Ik ken haar al jaren van mijn polikliniek. Klein, mager, scherp, kritisch. Humoristisch. Helder en wijs. Ze is 86 jaar, maar ze weet dondersgoed wat hiphop en Netflix zijn. Boven alles is ze trots en dapper. Ze woont op zichzelf. Een huishoudster is resoluut afgewezen. COPD verwoest zonder schaamte haar inspanningsvermogen. Toch weet deze vrouw via ingenieuze manieren haar huis schoon te houden. Haar familie slaat dat verontrust gade.

Vandaag, tijdens mijn visite, bemerk ik voor het eerst angst in haar ogen. Nauwelijks kan ik me voorstellen wat zij voelt. Want hoe voelt dat, zo benauwd te zijn? Hoe voelt het stil op de bank te zitten of in bed te liggen terwijl je longen werken alsof je een marathon loopt? Hoe moet het zijn een ziekte te hebben die mensen nauwelijks van de buitenkant zien? Hoe moet het zijn om opgesloten te zitten in een lichaam dat niets meer kan, terwijl je in wilde paniek tegen alle wanden slaat en schopt om er uit te kunnen?

Al veel vaker hadden we gepraat over de dood. Ze was er niet bang voor had ze gezegd. Maar ze was wel doodsbang om te gaan. Om te stikken. ,,Laat dat niet gebeuren,” had ze me niet lang geleden gevraagd.

Ik pak haar hand vast en kijk in haar diepgrijze ogen. Die warmte, die wijsheid. Ze stellen de vraag opnieuw zonder het te zeggen. En op mijn beurt vertel ik haar dat de medicijnen die de benauwdheid zo goed kunnen remmen voor haar klaarstaan. Het is een stilzwijgende afspraak die we eerder maakten en wordt nagekomen nu de benauwdheid zo allesoverheersend is geworden dat elke minuut te lang duurt.

,,We zullen de morfine nu continu geven zodat de benauwdheid niet steeds terugkomt als de pilletjes uitgewerkt zijn. Via een pompje.”

‘Opluchting’

Ze kijkt me aan. ,,Graag”, brengt ze uit. Hoe onvoorstelbaar benauwdheid moet zijn, zo onvoorstelbaar moet het ook zijn om dat niet meer te hoeven ervaren. Als de verpleegkundige en ik weglopen en ik me nog even omdraai zie ik de eerder door haar dochter zo mooi omschreven ‘opluchting’.

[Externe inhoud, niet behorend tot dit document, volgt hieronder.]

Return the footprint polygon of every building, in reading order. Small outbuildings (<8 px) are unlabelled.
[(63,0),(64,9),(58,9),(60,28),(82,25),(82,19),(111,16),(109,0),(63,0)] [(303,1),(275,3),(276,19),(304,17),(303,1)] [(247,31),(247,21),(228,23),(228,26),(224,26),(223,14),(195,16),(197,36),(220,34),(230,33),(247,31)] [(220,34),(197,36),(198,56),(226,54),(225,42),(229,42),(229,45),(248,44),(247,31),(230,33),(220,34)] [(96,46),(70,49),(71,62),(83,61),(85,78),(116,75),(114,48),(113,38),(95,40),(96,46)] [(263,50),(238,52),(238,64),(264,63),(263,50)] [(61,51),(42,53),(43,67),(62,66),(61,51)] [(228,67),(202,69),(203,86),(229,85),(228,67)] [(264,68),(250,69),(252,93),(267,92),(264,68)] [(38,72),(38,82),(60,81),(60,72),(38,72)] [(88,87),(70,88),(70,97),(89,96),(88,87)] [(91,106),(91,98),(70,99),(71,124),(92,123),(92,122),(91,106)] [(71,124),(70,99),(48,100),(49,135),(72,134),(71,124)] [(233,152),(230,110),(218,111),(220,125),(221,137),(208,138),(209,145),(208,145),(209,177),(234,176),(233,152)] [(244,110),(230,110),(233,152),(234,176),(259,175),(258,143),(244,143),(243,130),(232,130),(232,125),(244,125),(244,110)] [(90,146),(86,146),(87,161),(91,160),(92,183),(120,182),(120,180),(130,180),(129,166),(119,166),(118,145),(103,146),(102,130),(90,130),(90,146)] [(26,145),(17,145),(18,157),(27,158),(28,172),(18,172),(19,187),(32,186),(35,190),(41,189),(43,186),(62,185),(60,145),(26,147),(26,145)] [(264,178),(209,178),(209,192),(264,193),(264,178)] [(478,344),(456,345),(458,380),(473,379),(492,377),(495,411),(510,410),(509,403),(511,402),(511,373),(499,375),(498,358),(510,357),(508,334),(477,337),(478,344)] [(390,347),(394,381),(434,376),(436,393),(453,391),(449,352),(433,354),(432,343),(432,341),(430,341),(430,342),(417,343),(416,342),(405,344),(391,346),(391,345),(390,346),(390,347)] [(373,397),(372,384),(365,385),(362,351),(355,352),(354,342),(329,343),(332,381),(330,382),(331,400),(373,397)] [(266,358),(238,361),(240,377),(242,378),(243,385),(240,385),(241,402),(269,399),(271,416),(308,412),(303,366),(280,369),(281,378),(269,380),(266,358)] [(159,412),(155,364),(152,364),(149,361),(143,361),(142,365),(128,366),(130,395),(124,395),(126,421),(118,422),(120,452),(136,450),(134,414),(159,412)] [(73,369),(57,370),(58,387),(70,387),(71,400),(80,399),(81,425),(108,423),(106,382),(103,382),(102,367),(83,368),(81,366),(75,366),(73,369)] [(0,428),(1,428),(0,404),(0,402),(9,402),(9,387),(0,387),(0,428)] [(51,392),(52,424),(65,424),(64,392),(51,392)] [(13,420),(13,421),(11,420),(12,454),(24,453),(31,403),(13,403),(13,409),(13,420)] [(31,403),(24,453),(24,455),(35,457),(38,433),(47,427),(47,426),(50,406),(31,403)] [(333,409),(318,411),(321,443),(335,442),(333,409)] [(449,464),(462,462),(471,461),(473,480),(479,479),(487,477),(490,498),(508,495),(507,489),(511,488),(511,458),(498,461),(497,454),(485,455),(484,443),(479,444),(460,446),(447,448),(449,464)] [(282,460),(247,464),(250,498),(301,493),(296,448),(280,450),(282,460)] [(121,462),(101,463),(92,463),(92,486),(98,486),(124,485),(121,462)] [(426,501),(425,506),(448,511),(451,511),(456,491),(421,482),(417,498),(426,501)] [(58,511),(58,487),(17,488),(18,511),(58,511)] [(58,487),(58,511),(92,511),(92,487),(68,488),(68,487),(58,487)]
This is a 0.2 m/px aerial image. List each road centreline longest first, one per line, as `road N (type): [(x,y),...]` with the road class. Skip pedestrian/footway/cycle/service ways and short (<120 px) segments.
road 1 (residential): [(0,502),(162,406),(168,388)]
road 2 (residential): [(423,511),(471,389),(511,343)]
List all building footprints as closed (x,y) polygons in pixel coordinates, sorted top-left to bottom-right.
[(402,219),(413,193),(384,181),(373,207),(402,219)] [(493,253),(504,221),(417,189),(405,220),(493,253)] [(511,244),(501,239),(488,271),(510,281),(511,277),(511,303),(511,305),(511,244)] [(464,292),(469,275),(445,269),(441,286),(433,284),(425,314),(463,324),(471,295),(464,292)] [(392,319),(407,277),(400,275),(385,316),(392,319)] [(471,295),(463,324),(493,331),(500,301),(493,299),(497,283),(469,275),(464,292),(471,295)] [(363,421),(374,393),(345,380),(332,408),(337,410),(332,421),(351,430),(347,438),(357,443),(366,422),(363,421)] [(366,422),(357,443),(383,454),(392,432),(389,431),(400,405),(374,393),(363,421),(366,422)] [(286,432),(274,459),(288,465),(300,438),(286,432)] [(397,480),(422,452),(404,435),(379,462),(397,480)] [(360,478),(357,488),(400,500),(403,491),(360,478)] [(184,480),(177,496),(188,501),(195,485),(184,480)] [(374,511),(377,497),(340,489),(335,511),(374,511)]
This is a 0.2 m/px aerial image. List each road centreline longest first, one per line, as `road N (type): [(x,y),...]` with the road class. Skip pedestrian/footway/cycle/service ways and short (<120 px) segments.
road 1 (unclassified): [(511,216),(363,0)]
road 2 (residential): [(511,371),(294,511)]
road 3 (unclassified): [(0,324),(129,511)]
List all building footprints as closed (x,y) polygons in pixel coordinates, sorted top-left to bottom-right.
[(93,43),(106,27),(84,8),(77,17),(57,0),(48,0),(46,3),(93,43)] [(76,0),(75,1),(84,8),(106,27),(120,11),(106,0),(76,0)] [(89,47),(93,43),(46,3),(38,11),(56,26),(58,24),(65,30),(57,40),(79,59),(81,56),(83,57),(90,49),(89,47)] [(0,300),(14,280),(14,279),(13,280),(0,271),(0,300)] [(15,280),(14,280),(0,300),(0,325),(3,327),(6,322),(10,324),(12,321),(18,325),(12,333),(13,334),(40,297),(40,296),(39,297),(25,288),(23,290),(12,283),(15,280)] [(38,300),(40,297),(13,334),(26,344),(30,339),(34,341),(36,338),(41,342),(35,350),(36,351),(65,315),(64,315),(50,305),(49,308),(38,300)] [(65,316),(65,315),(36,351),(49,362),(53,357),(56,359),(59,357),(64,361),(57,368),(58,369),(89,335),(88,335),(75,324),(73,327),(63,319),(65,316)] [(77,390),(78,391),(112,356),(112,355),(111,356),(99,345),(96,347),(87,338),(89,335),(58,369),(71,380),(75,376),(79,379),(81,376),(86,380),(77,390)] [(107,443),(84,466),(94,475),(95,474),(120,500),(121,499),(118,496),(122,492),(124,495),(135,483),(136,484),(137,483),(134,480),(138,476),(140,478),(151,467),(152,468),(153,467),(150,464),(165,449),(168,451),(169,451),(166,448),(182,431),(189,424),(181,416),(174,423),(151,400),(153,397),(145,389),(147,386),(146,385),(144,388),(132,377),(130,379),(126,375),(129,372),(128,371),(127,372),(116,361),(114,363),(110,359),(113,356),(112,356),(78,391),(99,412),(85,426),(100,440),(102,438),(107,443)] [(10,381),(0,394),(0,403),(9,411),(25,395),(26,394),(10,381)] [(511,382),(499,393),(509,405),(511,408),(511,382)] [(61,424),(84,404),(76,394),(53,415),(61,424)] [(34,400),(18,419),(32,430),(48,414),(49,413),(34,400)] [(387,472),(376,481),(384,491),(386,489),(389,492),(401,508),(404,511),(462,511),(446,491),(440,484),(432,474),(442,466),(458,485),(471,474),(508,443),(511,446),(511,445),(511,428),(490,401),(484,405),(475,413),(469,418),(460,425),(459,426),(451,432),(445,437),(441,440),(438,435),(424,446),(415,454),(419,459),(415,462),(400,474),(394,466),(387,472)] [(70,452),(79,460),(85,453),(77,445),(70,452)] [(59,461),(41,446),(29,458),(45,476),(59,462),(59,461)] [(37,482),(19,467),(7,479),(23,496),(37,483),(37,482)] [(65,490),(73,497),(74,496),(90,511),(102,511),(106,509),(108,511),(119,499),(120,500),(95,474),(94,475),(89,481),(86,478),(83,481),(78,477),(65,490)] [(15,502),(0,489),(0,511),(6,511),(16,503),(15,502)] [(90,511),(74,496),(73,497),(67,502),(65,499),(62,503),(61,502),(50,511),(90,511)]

Later die middag loop ik opnieuw langs. Haar borst haalt nu rustig adem. Ze heeft haar handen met die grote aders naast zich neer gelegd. Ontspannen. In de korte ontmoeting die onze ogen maken, beseffen we beiden dat we elkaar niet meer zullen zien. Dan pakt ze mijn hand. Ik voel dat ze zacht knijpt.

“Bedank Morpheus*,” fluistert ze zacht.

“Heel erg vaak,” fluister ik terug.

Als ik wegloop, zie ik dat haar lippen niet meer getuit zijn. Verre van dat. Ditmaal glimlachen ze. Het bleek een afscheid.

* Morpheus was de Griekse god die in dromen verscheen. Hij woonde in een grot bedekt met papaverplanten. Het medicijn morfine werd naar deze god vernoemd.

Hoe moet het zijn om opgesloten te zitten in een lichaam dat niets meer kan, terwijl je in wilde paniek tegen alle wanden slaat en schopt om er uit te kunnen?